= Jin-Shan Wang =

Chinese-American organic chemist and entrepreneur

Jin-Shan Wang (王錦山 (王锦山, Wáng Jǐnshān); born July 6, 1962), is a Chinese-American organic chemist and entrepreneur.

==Biography==
Wang was born in Jiangyan, Jiangsu, China in 1962. Wang obtained his bachelor's (in 1982) and master's (in 1985) degrees both in polymer science from the East China University of Science and Technology.

In 1989, Wang went to study in Belgium with Prof. Philippe Teyssié and obtained his doctorate degree with highest possible rank (avec la plus grande distinction et les felicitations du jury) from the University of Liège, Belgium, in 1993. Wang published more than 20 papers, mostly in Macromolecules, and obtained 12 issued US and European patents in the area of living polymerization from his four-years doctoral research work.

Months before his departure to the United States to continue his research at the Carnegie Mellon University with Krzysztof Matyjaszewski in 1994, he started conceptualizing free-radical catalyzed living radical polymerization, after studying a series of published papers on free-anion catalyzed living anionic polymerization (also called group-transfer polymerization) of methacrylate and transition-metal / free-radical catalyzed atom (group)-transfer radical addition (ATRA). Shortly after arriving in Prof. Matyjaszewski's laboratories in 1994, Wang started to implement his ideas of applying the principle of atom (group)-transfer radical addition to living radical polymerization in the lab with self-made air- and oxygen-free mini-reactors. Wang did seminal work on Atom Transfer Radical Polymerization (ATRP) during that period of time. With Prof. Matyjaszewki, Wang published three original papers on ATRP and reverse ATRP. Wang is one of the major contributors to the birth and mechanism of ATRP. He is the first Chinese polymer chemist to discover a polymerization chemistry.

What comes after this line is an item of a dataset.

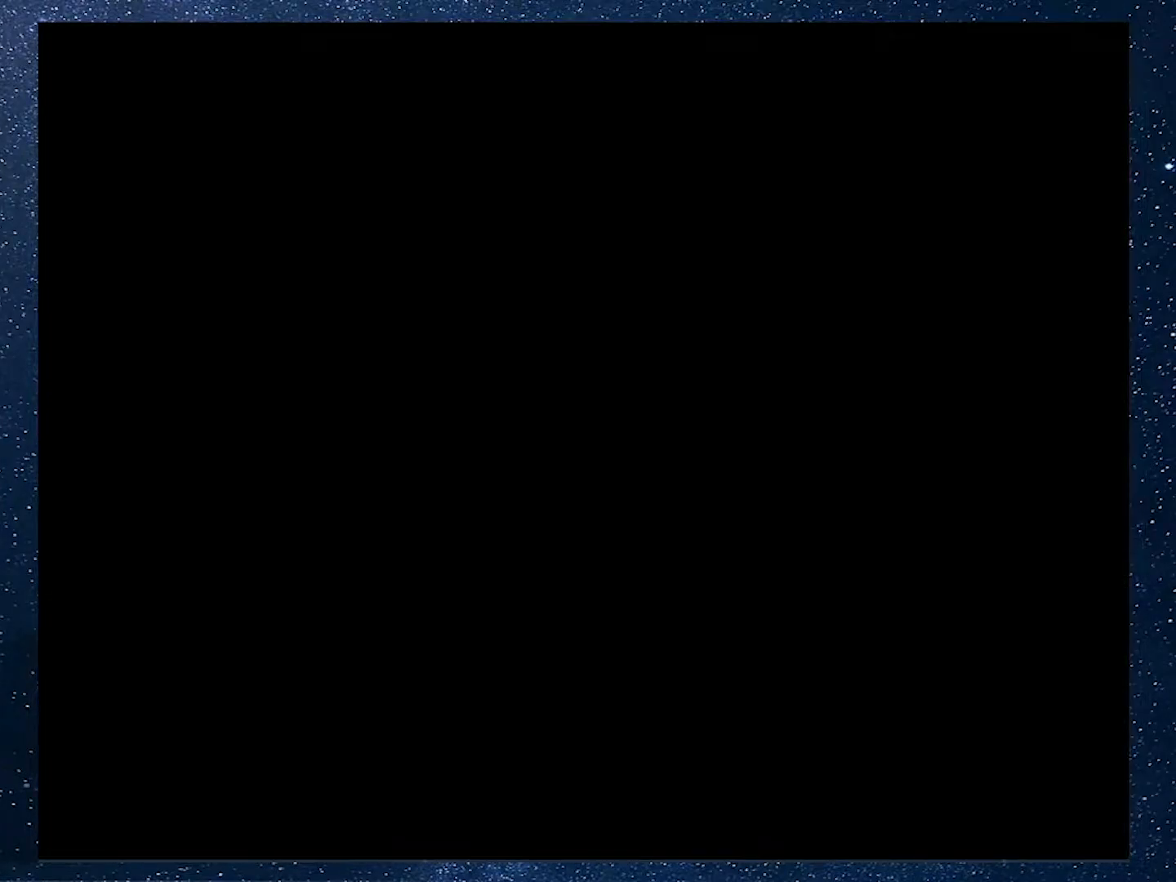
{"buttons": [], "events": []}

In 1995, Wang dedicated himself to industry and was a Senior Chemist at the Nalco Chemical Company. From 1997 to 2008, Wang also served as Research Associate at the Eastman Kodak Company. In 2008, Wang founded companies SWW and WangAtrp in U.S. and was companies' president. In 2009, Wang went back to Shanghai, and has served as the Zhi Yuan Chair Professor at Shanghai Jiao Tong University School of Chemical Engineering. In 2010, Wang founded First O-Lite, Inc with Dr. Yuan-Sheng Tyan, a world top OLED lighting scientist and several Chinese businessmen in Nanjing and is Vice-Chairman and CEO of the company. First O-Lite is among the first in the world to manufacture OLED lighting panels and products. Currently, Wang also serves as Co-Chairman of China OLED Industry Alliance.